Bitcoin and other cryptocurrencies continue to make gains, defying the turbulence in the stock market that would have previously shaken the crypto market. Analysts believe that the growing perception of digital assets as a safe haven during times of geopolitical risks might be influencing this trend.
In the past 24 hours, the price of Bitcoin has risen by 1% and is now hovering around $34,450. This puts it within striking distance of its recent peak above $35,000, which was reached earlier this week. This peak represents the highest level since cryptocurrencies went into a bear market in May 2022. Over the past two weeks, Bitcoin has surged by approximately 30%, breaking free from a period of relative stagnation characterized by historically low trading volumes.
According to Alex Kuptsikevich, an analyst at broker FxPro, there have been a series of higher lows that have brought the price of Bitcoin closer to the upper limit of its consolidation range since Tuesday. Kuptsikevich states that Bitcoin is currently in low-density territory and that it may face key resistance levels at $38,000 or even $48,000. However, he believes that reaching the upper boundary in the coming weeks will not be an easy task.
One of the primary driving factors behind the recent rally in Bitcoin’s price is optimism surrounding the potential approval of the first spot Bitcoin exchange-traded fund (ETF) by the Securities and Exchange Commission. If approved, this ETF is expected to trigger a fresh wave of investor interest in the cryptocurrency market.
Bitcoin’s Resilience in Stock Market Turmoil
Bitcoin has exhibited remarkable resilience amidst the ongoing turmoil in the stock market.
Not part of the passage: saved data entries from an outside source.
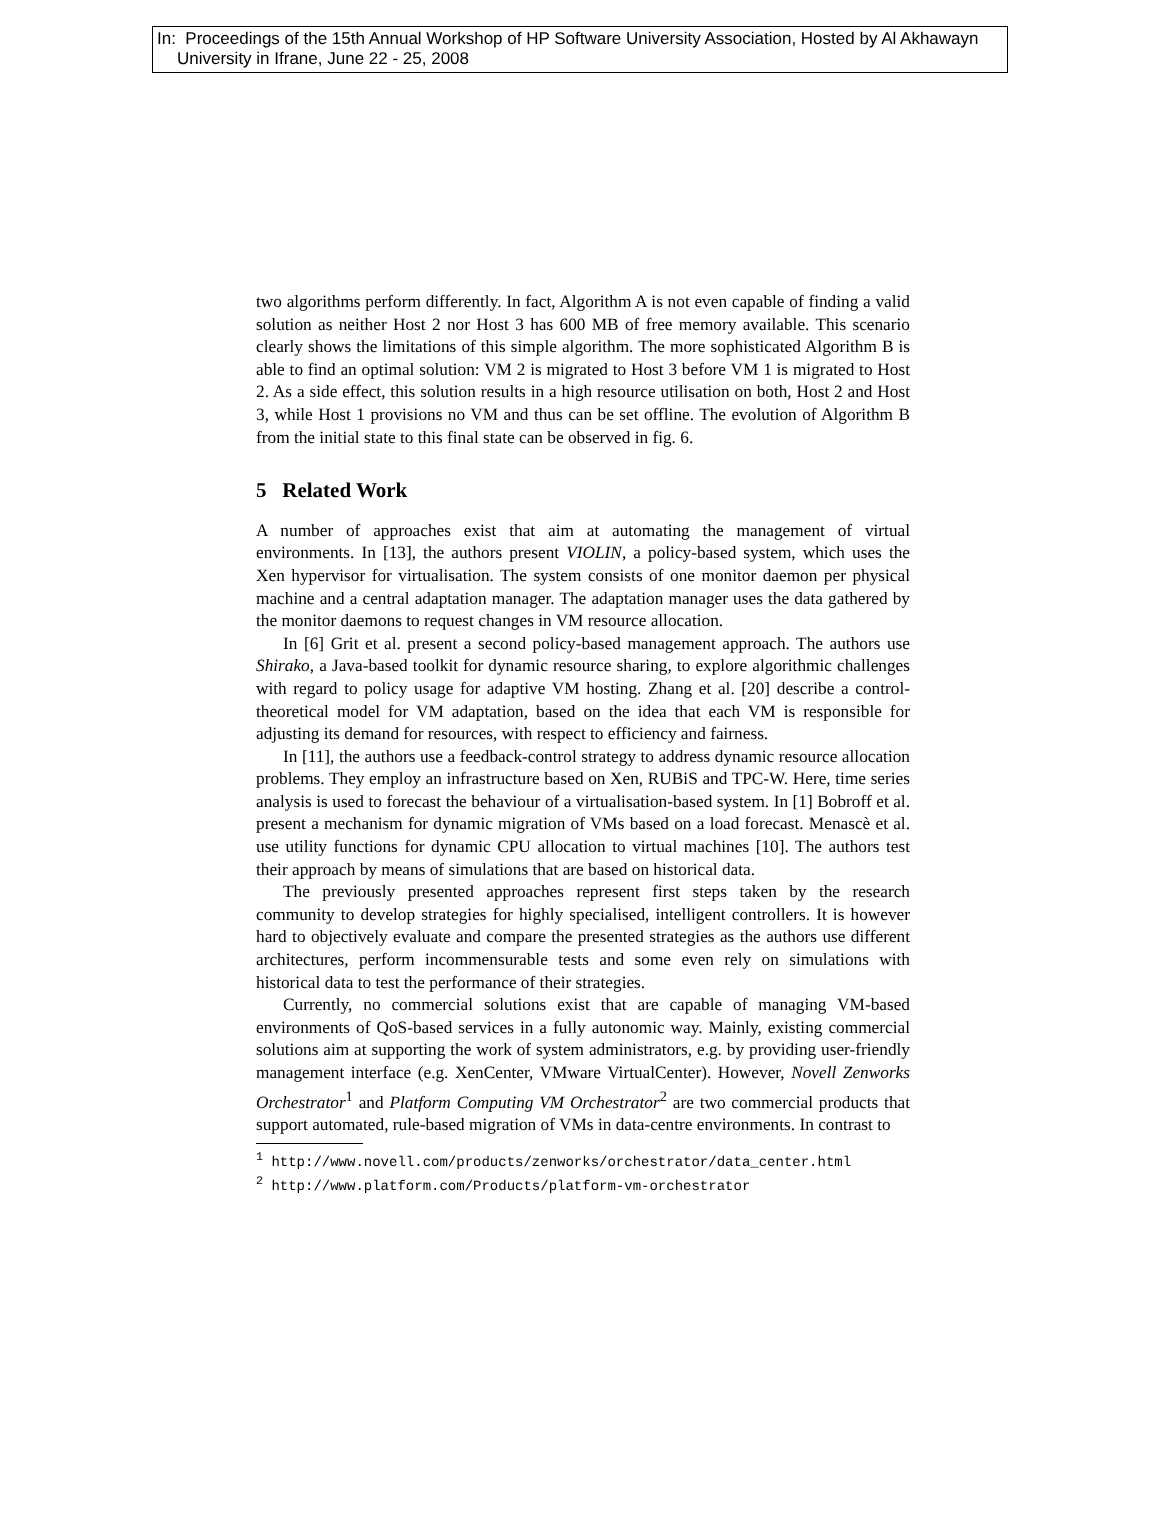In: Proceedings of the 15th Annual Workshop of HP Software University Association, Hosted by Al Akhawayn
University in Ifrane, June 22 - 25, 2008
two algorithms perform differently. In fact, Algorithm A is not even capable of finding a valid solution as neither Host 2 nor Host 3 has 600 MB of free memory available. This scenario clearly shows the limitations of this simple algorithm. The more sophisticated Algorithm B is able to find an optimal solution: VM 2 is migrated to Host 3 before VM 1 is migrated to Host 2. As a side effect, this solution results in a high resource utilisation on both, Host 2 and Host 3, while Host 1 provisions no VM and thus can be set offline. The evolution of Algorithm B from the initial state to this final state can be observed in fig. 6.
5 Related Work
A number of approaches exist that aim at automating the management of virtual environments. In [13], the authors present VIOLIN, a policy-based system, which uses the Xen hypervisor for virtualisation. The system consists of one monitor daemon per physical machine and a central adaptation manager. The adaptation manager uses the data gathered by the monitor daemons to request changes in VM resource allocation.
In [6] Grit et al. present a second policy-based management approach. The authors use Shirako, a Java-based toolkit for dynamic resource sharing, to explore algorithmic challenges with regard to policy usage for adaptive VM hosting. Zhang et al. [20] describe a control-theoretical model for VM adaptation, based on the idea that each VM is responsible for adjusting its demand for resources, with respect to efficiency and fairness.
In [11], the authors use a feedback-control strategy to address dynamic resource allocation problems. They employ an infrastructure based on Xen, RUBiS and TPC-W. Here, time series analysis is used to forecast the behaviour of a virtualisation-based system. In [1] Bobroff et al. present a mechanism for dynamic migration of VMs based on a load forecast. Menascè et al. use utility functions for dynamic CPU allocation to virtual machines [10]. The authors test their approach by means of simulations that are based on historical data.
The previously presented approaches represent first steps taken by the research community to develop strategies for highly specialised, intelligent controllers. It is however hard to objectively evaluate and compare the presented strategies as the authors use different architectures, perform incommensurable tests and some even rely on simulations with historical data to test the performance of their strategies.
Currently, no commercial solutions exist that are capable of managing VM-based environments of QoS-based services in a fully autonomic way. Mainly, existing commercial solutions aim at supporting the work of system administrators, e.g. by providing user-friendly management interface (e.g. XenCenter, VMware VirtualCenter). However, Novell Zenworks Orchestrator<sup>1</sup> and Platform Computing VM Orchestrator<sup>2</sup> are two commercial products that support automated, rule-based migration of VMs in data-centre environments. In contrast to
<sup>1</sup> http://www.novell.com/products/zenworks/orchestrator/data_center.html
<sup>2</sup> http://www.platform.com/Products/platform-vm-orchestrator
While cryptocurrencies are typically regarded as high-risk assets that mimic the behavior of stocks, Bitcoin has managed to maintain its stability and even experienced gains despite declines in the Dow Jones Industrial Average and S&P 500. This is noteworthy given the recent downbeat corporate earnings and concerns surrounding higher interest rates, which have contributed to the stock market’s downward trend.
In light of the unsettling selloff in equities, Bitcoin and other major altcoins have emerged as potential safe haven assets. According to Kuptsikevich, the crypto market has been able to preserve its total capitalization amid these market conditions. This demonstrates how Bitcoin, often referred to as “digital gold,” is gradually adopting the characteristics of a haven asset that investors seek during times of volatility. This shift may mark a new era for Bitcoin, as its correlation with gold has been growing stronger, particularly in response to conflicts in the Middle East. As a result, digital assets could see further upward momentum.
In addition to Bitcoin’s performance, other cryptocurrencies have also gained positive traction. Ether, the second-largest crypto, surged by 4% to reach $1,850. Similarly, smaller tokens and altcoins experienced upward movements, with Cardano surging by 5% and Polygon rising by 4%. Notably, even meme coins have displayed remarkable buoyancy, with Dogecoin rallying by 10% and Shiba Inu climbing by 9%.
Overall, it is evident that Bitcoin’s resilience and potential as a safe haven asset are becoming increasingly recognized. As the cryptocurrency market navigates through turbulent times, investors should keep a close eye on Bitcoin’s correlation with traditional safe haven assets like gold, as this could drive further growth in digital assets.